Dataset content:
━━━━━━━━━━━━━━━━━━━━━━━━━━━━━━

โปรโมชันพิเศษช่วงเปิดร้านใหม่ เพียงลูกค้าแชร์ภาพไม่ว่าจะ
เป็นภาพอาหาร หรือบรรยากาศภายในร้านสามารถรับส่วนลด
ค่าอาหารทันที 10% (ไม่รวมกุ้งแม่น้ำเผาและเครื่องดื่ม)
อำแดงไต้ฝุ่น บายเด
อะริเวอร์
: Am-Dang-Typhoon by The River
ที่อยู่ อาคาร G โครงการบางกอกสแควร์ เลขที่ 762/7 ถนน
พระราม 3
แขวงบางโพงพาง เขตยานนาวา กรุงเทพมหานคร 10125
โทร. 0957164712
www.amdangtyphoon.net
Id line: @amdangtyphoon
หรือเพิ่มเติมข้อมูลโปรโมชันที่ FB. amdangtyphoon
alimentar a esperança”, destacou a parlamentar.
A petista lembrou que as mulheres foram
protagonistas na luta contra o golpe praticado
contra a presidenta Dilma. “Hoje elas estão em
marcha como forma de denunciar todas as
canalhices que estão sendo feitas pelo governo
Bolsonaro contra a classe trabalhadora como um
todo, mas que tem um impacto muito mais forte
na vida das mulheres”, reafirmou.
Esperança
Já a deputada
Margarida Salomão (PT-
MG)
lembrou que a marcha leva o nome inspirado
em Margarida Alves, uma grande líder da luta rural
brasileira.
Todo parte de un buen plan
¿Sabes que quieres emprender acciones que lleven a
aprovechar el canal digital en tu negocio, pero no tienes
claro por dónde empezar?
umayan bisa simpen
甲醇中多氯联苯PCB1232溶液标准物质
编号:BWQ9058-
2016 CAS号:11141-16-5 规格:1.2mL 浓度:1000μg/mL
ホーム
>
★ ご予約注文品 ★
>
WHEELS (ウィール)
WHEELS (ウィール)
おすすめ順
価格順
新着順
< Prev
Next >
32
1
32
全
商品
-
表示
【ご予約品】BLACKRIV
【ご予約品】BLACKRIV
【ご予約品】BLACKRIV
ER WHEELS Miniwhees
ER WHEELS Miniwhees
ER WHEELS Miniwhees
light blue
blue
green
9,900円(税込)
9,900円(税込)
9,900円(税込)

━━━━━━━━━━━━━━━━━━━━━━━━━━━━━━

About this exercise:
Copy every line above word for word, keeping each line break where it falls.

Task output:
โปรโมชันพิเศษช่วงเปิดร้านใหม่ เพียงลูกค้าแชร์ภาพไม่ว่าจะ
เป็นภาพอาหาร หรือบรรยากาศภายในร้านสามารถรับส่วนลด
ค่าอาหารทันที 10% (ไม่รวมกุ้งแม่น้ำเผาและเครื่องดื่ม)
อำแดงไต้ฝุ่น บายเด
อะริเวอร์
: Am-Dang-Typhoon by The River
ที่อยู่ อาคาร G โครงการบางกอกสแควร์ เลขที่ 762/7 ถนน
พระราม 3
แขวงบางโพงพาง เขตยานนาวา กรุงเทพมหานคร 10125
โทร. 0957164712
www.amdangtyphoon.net
Id line: @amdangtyphoon
หรือเพิ่มเติมข้อมูลโปรโมชันที่ FB. amdangtyphoon
alimentar a esperança”, destacou a parlamentar.
A petista lembrou que as mulheres foram
protagonistas na luta contra o golpe praticado
contra a presidenta Dilma. “Hoje elas estão em
marcha como forma de denunciar todas as
canalhices que estão sendo feitas pelo governo
Bolsonaro contra a classe trabalhadora como um
todo, mas que tem um impacto muito mais forte
na vida das mulheres”, reafirmou.
Esperança
Já a deputada
Margarida Salomão (PT-
MG)
lembrou que a marcha leva o nome inspirado
em Margarida Alves, uma grande líder da luta rural
brasileira.
Todo parte de un buen plan
¿Sabes que quieres emprender acciones que lleven a
aprovechar el canal digital en tu negocio, pero no tienes
claro por dónde empezar?
umayan bisa simpen
甲醇中多氯联苯PCB1232溶液标准物质
编号:BWQ9058-
2016 CAS号:11141-16-5 规格:1.2mL 浓度:1000μg/mL
ホーム
>
★ ご予約注文品 ★
>
WHEELS (ウィール)
WHEELS (ウィール)
おすすめ順
価格順
新着順
< Prev
Next >
32
1
32
全
商品
-
表示
【ご予約品】BLACKRIV
【ご予約品】BLACKRIV
【ご予約品】BLACKRIV
ER WHEELS Miniwhees
ER WHEELS Miniwhees
ER WHEELS Miniwhees
light blue
blue
green
9,900円(税込)
9,900円(税込)
9,900円(税込)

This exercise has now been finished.